It’s a cold (-8) and snowy January day here in Wisconsin, with 1-3 inches forecast this morning. But thanks to the fine bicycle touring maps produced by the Adventure Cycling Association, I’m sitting at my work table and dreaming of a series of book tours by bike.
The plan, at the moment, is to arrange a series of talks and events throughout 2015 — a usual and expected part of publishing a new book. But the wrinkle is to try to arrange at least some of these such that I can ride my bike between events, on a multi-day or week long bike tour. The shake-down cruise will be here in the Midwest, between Minneapolis and Chicago, possibly broken into separate legs with a break here at home in La Crosse. The more adventurous tour will be in the Pacific Northwest, starting with me flying my bike into Seattle, then riding to Bainbridge island and south to Portland, and flying out of PDX.

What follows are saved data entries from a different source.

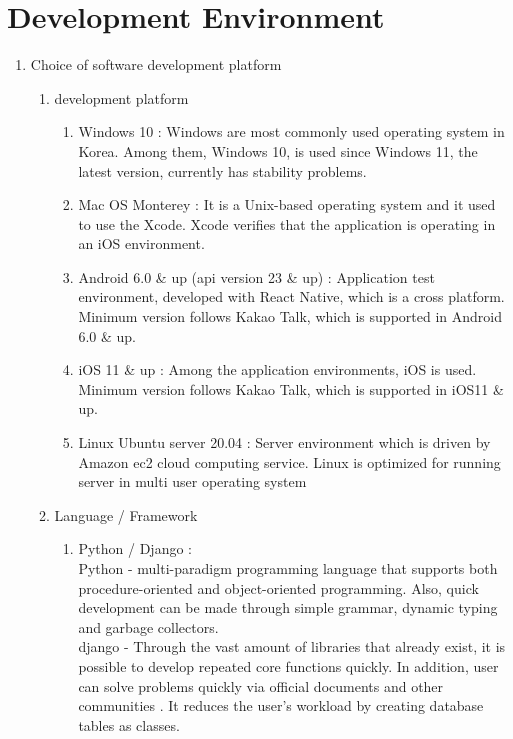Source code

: \documentclass[11pt, conference]{IEEEtran}
\begin{document}
\section{\Large{Development Environment}}
\begin{enumerate}[label=\arabic*]
    \item {\large{Choice of software development platform}}
    \begin{enumerate}[label=\alph*]
        \item development platform
        \begin{enumerate}
            \item Windows 10 : Windows are most commonly used operating system in Korea.  Among them, Windows 10, is used since Windows 11, the latest version, currently has stability problems.
            \item Mac OS Monterey : It is a Unix-based operating system and it used to use the Xcode. Xcode verifies that the application is operating in an iOS environment. 
            \item Android 6.0 \& up (api version 23 \& up) : Application test environment, developed with React Native, which is a cross platform. Minimum version follows Kakao Talk, which is supported in Android 6.0 \& up.
            \item iOS 11 \& up : Among the application environments, iOS is used. Minimum version follows Kakao Talk, which is supported in iOS11 \& up.
            \item Linux Ubuntu server 20.04 : Server environment which is driven by Amazon ec2 cloud computing service. Linux is optimized for running server in multi user operating system
        \end{enumerate}
        \item Language / Framework
        \begin{enumerate}
            \item Python / Django : \\
            Python - multi-paradigm programming language that supports both procedure-oriented and object-oriented programming. Also, quick development can be made through simple grammar, dynamic typing and garbage collectors. \\
            django - Through the vast amount of libraries that already exist, it is possible to develop repeated core functions quickly. In addition, user can solve problems quickly via official documents and other communities . It reduces the user's workload by creating database tables as classes.

\end{enumerate}
\end{enumerate}
\end{enumerate}
\end{document}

I’m planning this out with the help of the press marketing staff, various bike touring books, and detailed maps from Adventure Cycling Association. That non-profit organization, by the way, is the product of interesting cycling history in the United States, tied up in the resurgence of the bicycle in the 1970s; I have a blog post in preparation about that, sharing some of the photos I found in the National Archives of the 1976 Bikecentennial event.
Until then, I have to figure out some rough itineraries for these tours, and even based on my (fairly limited) bike touring experience, I know that I’m doing it wrong. I’m more of a century rider and day-trip cyclist, but even I know that the best touring itinerary is the one that has no hard deadlines. Instead, it’s best to let the road, health, weather, and circumstances dictate your daily mileage and overall progress. And here I am trying to make arrangements for public events and tour stops along the way, requiring me to keep to a strict schedule; completely against the ethos of the open road.
I have only a few ways to cope with this conflict — first, to build in extra travel days, and second, to break the Midwestern tour into smaller pieces, with stopovers in my home base of La Crosse. So I think that the first leg of this will have motor-assisted drop-off in Stillwater to make certain that I can make appearances in St. Paul and Minneapolis. Then I’ll spend two days in the Twin Cities, followed by a two-day ride from Stillwater to La Crosse, either following the Northern Tier route through Red Wing and Kellogg, or detouring to Rochester and then hooking up with the Root River Trail system, which I’ve ridden before, in Fountain. It depends if we can set up some book tour events in Rochester and Lanesboro; the Northern Tier route has much less climbing, as it follows the Mississippi south; the route to Rochester crosses over the Mississippi, climbing the bluffs on the southern side. If you haven’t seen the Mississippi river bluffs here in the Driftless region, they are a sight to behold — certainly a part of every road ride in the region, but not to be taken lightly while riding a steel-frame tourer with loaded panniers.
Once back to La Crosse, I’ll take a few days, then set out again towards the east — towards Madison, then south to Milwaukee and Chicago, taking advantage of as many rail-trail conversions as possible.
The details of the tour take my attention, but I don’t want to call what I’m doing “worrying”. It’s more like dreaming; looking at the elevation graphs and imagining the heat of the summer and the adventures of the road. As I trace out a possible route, I think of all the newspaper stories and rider’s guides I’ve read in researching bicycle history; a century or more of midwestern cyclists imagining bike routes linking Minneapolis to Chicago, and further east. Their most ardent dreams of bicycle-specific networks didn’t come to pass, but on the other hand, I can still ride from city to city; that freedom is still ours.